Venezuelan President Hugo Chavez during a reunion with government members in Miraflores Presidential Palace in Caracas on April 11, 2012
Source: Press TV
http://www.presstv.ir/detail/238960.html
Venezuelan President Hugo Chavez says his country should withdraw from the Organization of American States' human rights body, accusing it of serving the interests of the United States.
Speaking in a televised speech on Monday, the Venezuelan leader said he would ask a newly created Council of State to take up his proposal and immediately pull Venezuela out of the "infamous" Washington-based organization.
"Enough already!" he said. "How long are we going to have this sword of Damocles dangling over us? ... This is a tool the United States uses against us," Chavez said. "We should have withdrawn from it some time ago already."
The new Council of State, headed by Venezuela’s vice-president was approved by Chavez's decree in January and is tasked with recommending policies on issues considered by the president as important.
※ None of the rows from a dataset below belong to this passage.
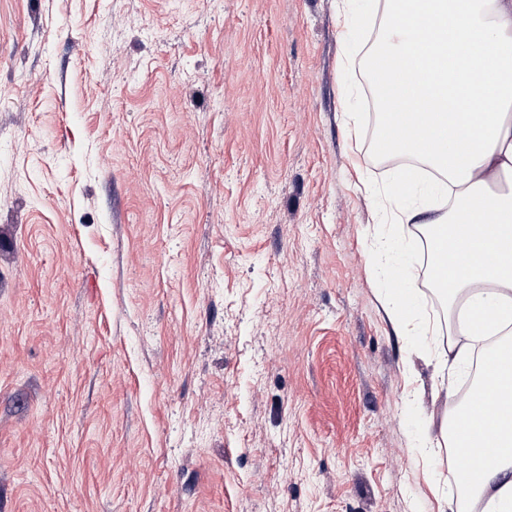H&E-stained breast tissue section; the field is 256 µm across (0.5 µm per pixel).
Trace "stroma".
Returning <instances> with one entry per match:
<instances>
[{
	"label": "stroma",
	"mask_w": 512,
	"mask_h": 512,
	"mask_svg": "<svg viewBox=\"0 0 512 512\" xmlns=\"http://www.w3.org/2000/svg\"><path fill=\"white\" fill-rule=\"evenodd\" d=\"M366 55L336 0H0V512H457ZM389 279L393 283L386 314L389 322L395 327L407 328L414 319L419 303V293L412 286V280L402 265H395L389 271Z\"/></svg>",
	"instance_id": "obj_1"
}]
</instances>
The Venezuelan leader accused Washington of using the rights commission as a tool to defame his country. Relations between the two states have been strained for years and since 2010 they have downgraded relations by recalling their ambassadors.
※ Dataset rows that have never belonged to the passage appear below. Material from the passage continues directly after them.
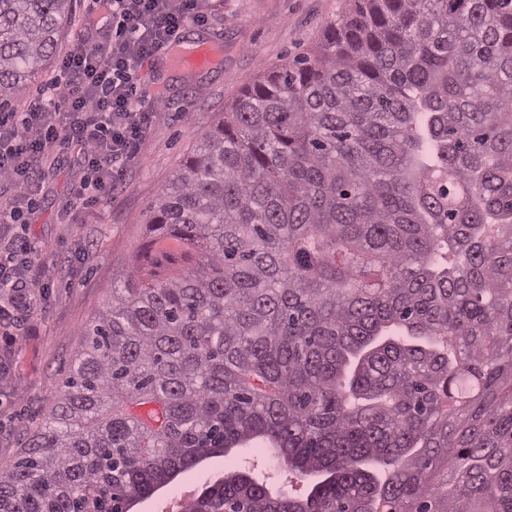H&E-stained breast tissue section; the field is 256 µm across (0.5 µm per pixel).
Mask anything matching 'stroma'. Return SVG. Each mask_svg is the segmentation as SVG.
Listing matches in <instances>:
<instances>
[{
	"label": "stroma",
	"mask_w": 512,
	"mask_h": 512,
	"mask_svg": "<svg viewBox=\"0 0 512 512\" xmlns=\"http://www.w3.org/2000/svg\"><path fill=\"white\" fill-rule=\"evenodd\" d=\"M350 0H216L213 21L190 28L187 43L218 49L215 64L182 76L174 55L145 62L141 76L150 95L162 97L148 142L126 170L122 186L80 223H66L62 208L77 155L49 175L32 223L20 231L44 250L45 300L35 331L12 346L0 343V470L9 469L30 437L41 429L55 392L82 345V331L108 302L112 286L132 265L150 269L162 262L150 246L146 224L151 207L181 168L199 133L220 121L252 79L293 57L309 53L328 23L340 22ZM92 0H72L56 54L28 84L36 90L57 73L58 57L70 47ZM237 470L275 494L306 495L314 479L289 474L263 448H235L202 461L139 503L135 512H165L185 487L201 490Z\"/></svg>",
	"instance_id": "stroma-1"
}]
</instances>
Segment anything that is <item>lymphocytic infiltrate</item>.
Masks as SVG:
<instances>
[{
  "label": "lymphocytic infiltrate",
  "instance_id": "1",
  "mask_svg": "<svg viewBox=\"0 0 512 512\" xmlns=\"http://www.w3.org/2000/svg\"><path fill=\"white\" fill-rule=\"evenodd\" d=\"M101 16L86 15L58 63V78L24 94L19 112L0 113V182L11 195L0 201V335L33 328L40 309L42 250L16 234L36 211L43 167L76 149L79 175L71 180L66 214L87 213L119 187L145 146L156 102L141 69L206 25L210 0H98Z\"/></svg>",
  "mask_w": 512,
  "mask_h": 512
}]
</instances>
The 57-year-old president had asked for withdrawal from Inter-American Human Rights Commission, (IACHR) back in 2010.
The IACHR, which is part of the Organization of American States (OAS), has been critical of what it calls human rights violations in the Latin American country as well as in Columbia, Cuba and Honduras.
The IACHR staff, meanwhile, have been banned from visiting Caracas since 2002 after the OAS recognized the de facto government which ousted Chavez from power for 48 hours.